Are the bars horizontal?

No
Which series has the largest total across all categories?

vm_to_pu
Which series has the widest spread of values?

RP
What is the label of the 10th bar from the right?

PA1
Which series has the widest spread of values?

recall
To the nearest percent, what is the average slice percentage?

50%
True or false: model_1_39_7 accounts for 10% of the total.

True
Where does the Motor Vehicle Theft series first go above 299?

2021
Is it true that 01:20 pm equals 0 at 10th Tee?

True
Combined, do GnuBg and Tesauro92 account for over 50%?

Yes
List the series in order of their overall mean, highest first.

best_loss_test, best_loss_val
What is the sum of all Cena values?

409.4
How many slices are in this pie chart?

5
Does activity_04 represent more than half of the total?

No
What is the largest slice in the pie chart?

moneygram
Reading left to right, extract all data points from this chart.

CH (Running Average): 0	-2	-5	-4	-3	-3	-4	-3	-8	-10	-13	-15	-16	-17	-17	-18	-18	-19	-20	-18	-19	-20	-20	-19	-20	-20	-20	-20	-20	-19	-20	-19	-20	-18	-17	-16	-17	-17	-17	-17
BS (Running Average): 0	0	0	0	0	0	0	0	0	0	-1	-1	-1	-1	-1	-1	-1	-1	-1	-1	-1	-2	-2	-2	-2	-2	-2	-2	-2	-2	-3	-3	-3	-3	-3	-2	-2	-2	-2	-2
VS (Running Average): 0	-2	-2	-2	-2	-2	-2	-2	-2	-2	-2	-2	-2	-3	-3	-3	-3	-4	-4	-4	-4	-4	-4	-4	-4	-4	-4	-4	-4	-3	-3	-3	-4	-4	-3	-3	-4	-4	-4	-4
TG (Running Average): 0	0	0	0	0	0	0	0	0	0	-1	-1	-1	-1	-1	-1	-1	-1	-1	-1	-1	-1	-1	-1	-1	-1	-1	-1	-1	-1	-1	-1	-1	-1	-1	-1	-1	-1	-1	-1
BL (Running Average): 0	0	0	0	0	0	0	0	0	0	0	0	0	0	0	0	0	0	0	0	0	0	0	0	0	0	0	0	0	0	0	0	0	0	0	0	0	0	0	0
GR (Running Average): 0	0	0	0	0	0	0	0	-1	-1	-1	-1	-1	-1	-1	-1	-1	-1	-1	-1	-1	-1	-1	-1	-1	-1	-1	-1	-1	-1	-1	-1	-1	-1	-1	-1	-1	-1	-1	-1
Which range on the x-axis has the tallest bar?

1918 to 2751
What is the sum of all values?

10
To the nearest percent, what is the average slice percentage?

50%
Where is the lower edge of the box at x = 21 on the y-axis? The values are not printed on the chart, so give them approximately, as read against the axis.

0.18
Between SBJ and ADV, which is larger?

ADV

-----

Task to complete
Reproduce all of the data above verbatim, line for line, with no changes.

Your solution
Are the bars horizontal?

No
Which series has the largest total across all categories?

vm_to_pu
Which series has the widest spread of values?

RP
What is the label of the 10th bar from the right?

PA1
Which series has the widest spread of values?

recall
To the nearest percent, what is the average slice percentage?

50%
True or false: model_1_39_7 accounts for 10% of the total.

True
Where does the Motor Vehicle Theft series first go above 299?

2021
Is it true that 01:20 pm equals 0 at 10th Tee?

True
Combined, do GnuBg and Tesauro92 account for over 50%?

Yes
List the series in order of their overall mean, highest first.

best_loss_test, best_loss_val
What is the sum of all Cena values?

409.4
How many slices are in this pie chart?

5
Does activity_04 represent more than half of the total?

No
What is the largest slice in the pie chart?

moneygram
Reading left to right, extract all data points from this chart.

CH (Running Average): 0	-2	-5	-4	-3	-3	-4	-3	-8	-10	-13	-15	-16	-17	-17	-18	-18	-19	-20	-18	-19	-20	-20	-19	-20	-20	-20	-20	-20	-19	-20	-19	-20	-18	-17	-16	-17	-17	-17	-17
BS (Running Average): 0	0	0	0	0	0	0	0	0	0	-1	-1	-1	-1	-1	-1	-1	-1	-1	-1	-1	-2	-2	-2	-2	-2	-2	-2	-2	-2	-3	-3	-3	-3	-3	-2	-2	-2	-2	-2
VS (Running Average): 0	-2	-2	-2	-2	-2	-2	-2	-2	-2	-2	-2	-2	-3	-3	-3	-3	-4	-4	-4	-4	-4	-4	-4	-4	-4	-4	-4	-4	-3	-3	-3	-4	-4	-3	-3	-4	-4	-4	-4
TG (Running Average): 0	0	0	0	0	0	0	0	0	0	-1	-1	-1	-1	-1	-1	-1	-1	-1	-1	-1	-1	-1	-1	-1	-1	-1	-1	-1	-1	-1	-1	-1	-1	-1	-1	-1	-1	-1	-1
BL (Running Average): 0	0	0	0	0	0	0	0	0	0	0	0	0	0	0	0	0	0	0	0	0	0	0	0	0	0	0	0	0	0	0	0	0	0	0	0	0	0	0	0
GR (Running Average): 0	0	0	0	0	0	0	0	-1	-1	-1	-1	-1	-1	-1	-1	-1	-1	-1	-1	-1	-1	-1	-1	-1	-1	-1	-1	-1	-1	-1	-1	-1	-1	-1	-1	-1	-1	-1	-1
Which range on the x-axis has the tallest bar?

1918 to 2751
What is the sum of all values?

10
To the nearest percent, what is the average slice percentage?

50%
Where is the lower edge of the box at x = 21 on the y-axis? The values are not printed on the chart, so give them approximately, as read against the axis.

0.18
Between SBJ and ADV, which is larger?

ADV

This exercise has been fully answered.